Jason avoids the need to tag a commit after the fact by instead tagging
the later commit that fixes the problem,
which
Li Zefan and
Takashi Iwai
pointed out does not help with other use cases.
Christian Couder
has been working on a git interpret-trailers
and
git replace
commands that are designed to help when
a git bisect
encounters buggy commits,
which he expanded on
here.
Takashi Iwai
liked Christian's approach to git bisect
, but noted that
bisection is but one use case and also questioned whether Christian's
approach would really work on complex trees like that of the Linux
kernel, where a great many people would need to publish git replace
branches in order for the scheme to work.
Christian
noted
that his approach does handle the additional use cases pointed out by
Li Zefan and
Takashi Iwai.
Christian also stated that an upcoming --edit
option should
make git replace
easier to use.
Jason Cooper
was uncomfortable with git replace
, expressing the hope that this
feature is disabled by default.
Jason also asked if PGP signature verification would fail if there were
git replace
tags in the history, and, if so, whether the
failure was cryptographic or logical in nature.
Christian's
answer was that git replace
refs are neither fetched nor
pushed by default, so normally the only such refs in your tree would be
those that you put there.
Hooks could also be used to check for git replace
refs.
One workflow would be to use one git repository for normal development,
and another for bisection, so that the git replace
refs
would appear only in the second tree.
Christian also pointed out that it is possible to globally disable
replacement refs in a given git tree, if desired.

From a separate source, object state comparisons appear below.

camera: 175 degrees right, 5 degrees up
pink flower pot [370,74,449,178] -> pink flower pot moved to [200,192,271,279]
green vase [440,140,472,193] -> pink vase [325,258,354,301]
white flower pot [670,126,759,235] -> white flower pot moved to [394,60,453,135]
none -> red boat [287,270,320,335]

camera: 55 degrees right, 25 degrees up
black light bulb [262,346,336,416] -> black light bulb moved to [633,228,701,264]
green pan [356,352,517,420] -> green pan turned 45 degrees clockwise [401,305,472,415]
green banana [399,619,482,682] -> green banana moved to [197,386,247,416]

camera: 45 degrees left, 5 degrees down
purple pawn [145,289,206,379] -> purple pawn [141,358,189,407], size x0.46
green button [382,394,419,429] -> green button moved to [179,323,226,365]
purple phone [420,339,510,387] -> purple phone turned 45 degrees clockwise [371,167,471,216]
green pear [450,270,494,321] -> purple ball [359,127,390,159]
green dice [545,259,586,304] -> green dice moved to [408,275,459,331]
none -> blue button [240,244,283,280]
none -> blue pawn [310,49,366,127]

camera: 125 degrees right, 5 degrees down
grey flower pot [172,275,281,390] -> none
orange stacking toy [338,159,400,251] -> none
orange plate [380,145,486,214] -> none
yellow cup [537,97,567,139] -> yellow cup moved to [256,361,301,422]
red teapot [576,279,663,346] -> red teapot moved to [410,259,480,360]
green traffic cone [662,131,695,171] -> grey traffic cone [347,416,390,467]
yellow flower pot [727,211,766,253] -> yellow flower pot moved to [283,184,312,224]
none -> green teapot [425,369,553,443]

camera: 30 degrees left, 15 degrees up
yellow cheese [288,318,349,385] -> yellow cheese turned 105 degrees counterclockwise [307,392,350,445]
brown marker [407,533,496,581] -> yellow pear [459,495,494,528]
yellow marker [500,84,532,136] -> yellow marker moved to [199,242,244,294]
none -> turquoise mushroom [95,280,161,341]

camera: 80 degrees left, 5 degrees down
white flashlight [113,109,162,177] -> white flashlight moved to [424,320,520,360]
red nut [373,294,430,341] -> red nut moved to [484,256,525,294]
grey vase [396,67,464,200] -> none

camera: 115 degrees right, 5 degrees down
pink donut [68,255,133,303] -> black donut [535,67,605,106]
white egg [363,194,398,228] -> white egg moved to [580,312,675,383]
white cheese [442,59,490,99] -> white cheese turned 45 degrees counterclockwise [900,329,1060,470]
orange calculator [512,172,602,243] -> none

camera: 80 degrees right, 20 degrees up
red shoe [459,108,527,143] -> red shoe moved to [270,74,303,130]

Finally, Christian does not expect replacement refs to result in
PGP-signature failure.
Christian Couder relayed off-list email from Junio Hamano and Johan Herland, in which they argued that:
git replace
is too heavy-handed for usage
in a tree intended for general consumption.
git notes
, though handy for some things, makes
it hard to merge different lines of notes history.
Junio encouraged further work on the various Fixes:
approaches along with further improvements to Christian's
git interpret-trailers
tool.
Junio also suggested that git bisect
be improved to
automatically use the Fixes:
information, pointing out
Jiri Kosina's suggestion.
Takashi Iwai
liked this approach, but is concerned that a maintainer might forget
to add the needed Fixes:
tags, asking how this omission could
be repaired after the fact.
Johan Herland
agreed that additional mechanisms were required, suggesting
git notes
while acknowledging its shortcomings.